Originally Posted by parkansas

Yes, there is no evidence LeMond doped. The person starting ths pathetic lie needs needs to to offer a sincere apology, and hang himself in his closet. He is a lying ****. Sad shithead.
So how do you go from finishing an hour down in the Giro after two and a half years of riding like **** and with a "few injections of B12" come back to beat the winner of the race and a damned fine TT rider (Fignon) in the final TT by a minute? On what planet does that happen when everyone is on the same playing field? I'm sure the "blood passport" guys would have a field day with that. Recovering from a near career ending anemia DURING a Grand Tour?

... how exactly does that work? Everyone else on the planet sees a drop in HCT. Not LeMond apparently. Everyone questioned the **** outa Armstrong during his "comeback 2.0" with RadioShack when his numbers stayed the same during the Tour - but to get better?
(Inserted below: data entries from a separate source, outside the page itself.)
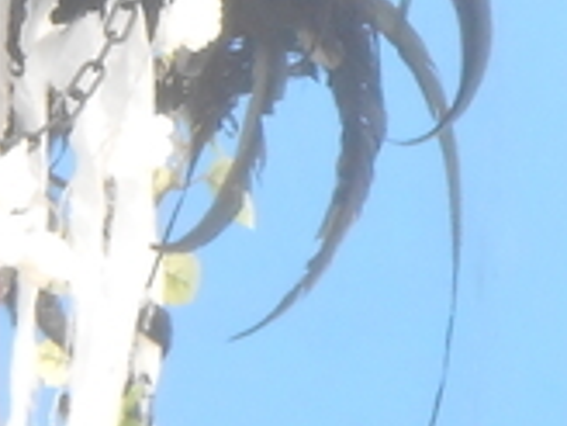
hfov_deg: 1.7
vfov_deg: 1.3
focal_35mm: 1139
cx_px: 363
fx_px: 18656
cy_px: -28
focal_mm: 27.6
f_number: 6.5
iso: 200
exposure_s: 1/60
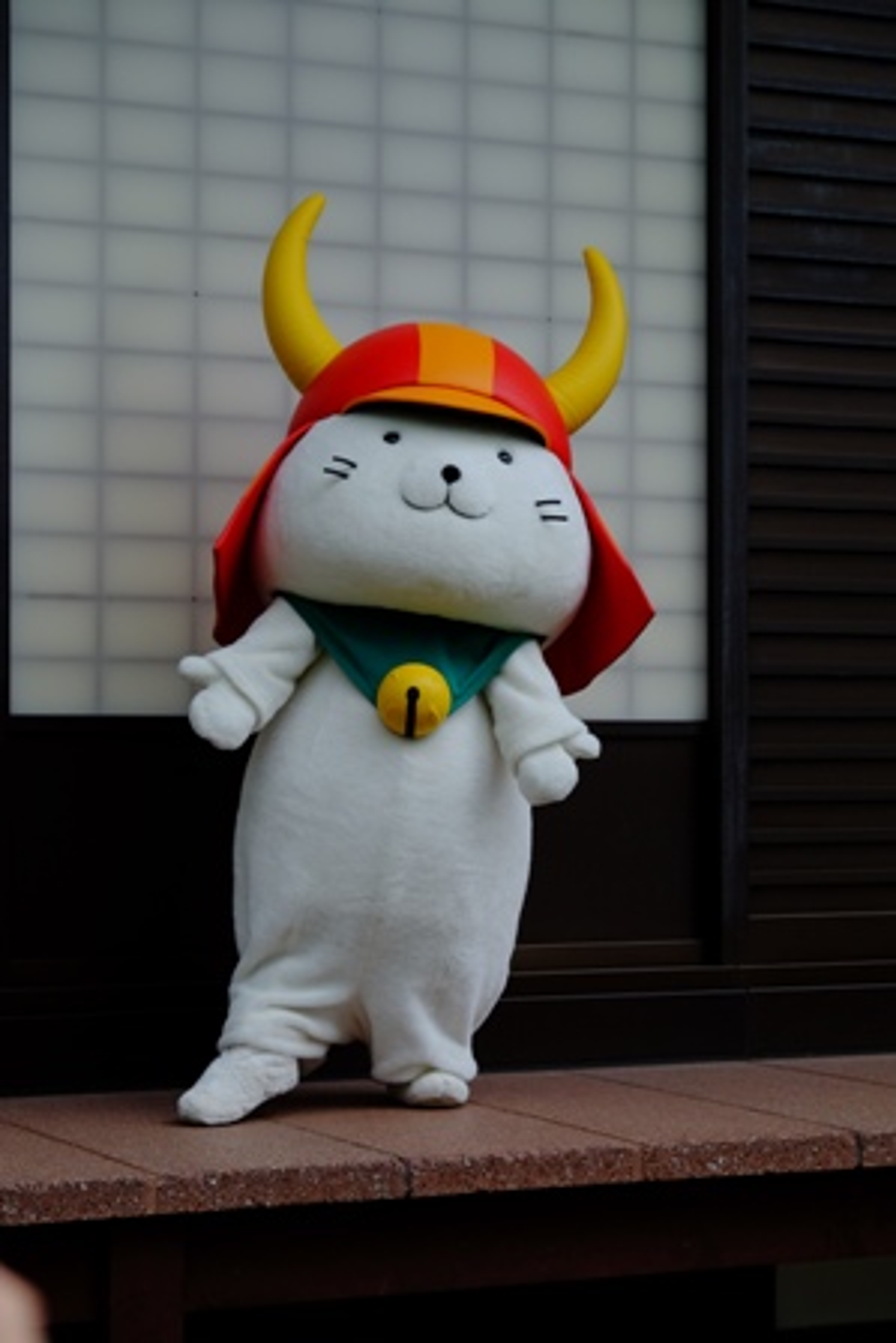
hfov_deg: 16.5
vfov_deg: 24.5
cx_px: 448
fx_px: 3096
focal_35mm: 83
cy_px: 672
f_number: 5
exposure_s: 1/180
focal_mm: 55
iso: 400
Then just a couple of weeks later you go from finishing an hour down in the Giro, tell your wife you're going to retire after the Tour, and then come back to win the Tour...

... how exactly does that work?

And then to come back during the World Champs and make the guy that trounced him three months earlier, and over the course of 2 weeks put an hour into him, look like a complete idiot by catching him on the final climb and then dropping him like he was a Cat 4 rider. Really? How does that work?

Answers on a postcard to:

It doesn't happen in normal life.
PO Box: I'm guilty as sin.
Gregs House, CA 666

None of it makes any sense.

Going from an hour out the back to trouncing someone - just think about that simple thought. How do you do that in the space of a few days at the end of a Grand Tour?
 



Put your hand on the television! Be HEALED!

I shalt grant thou a downgrade tailwind course and give thou aerobars to smite thine enemies! Now, go forth and I shall cause inflictions and plagues to move upon the face of the Tour!

Doubt not, the power of belief!
 
That'd put hand prints on my TV. How can I watch DVR'd recordings of the Giro with handprints on the screen? Jebus... some people I tell ya!

Do you even have TV's in Ohio or do you still have little Billy doing the glove puppet thing in the middle of a cardboard box that has a square hole in the front?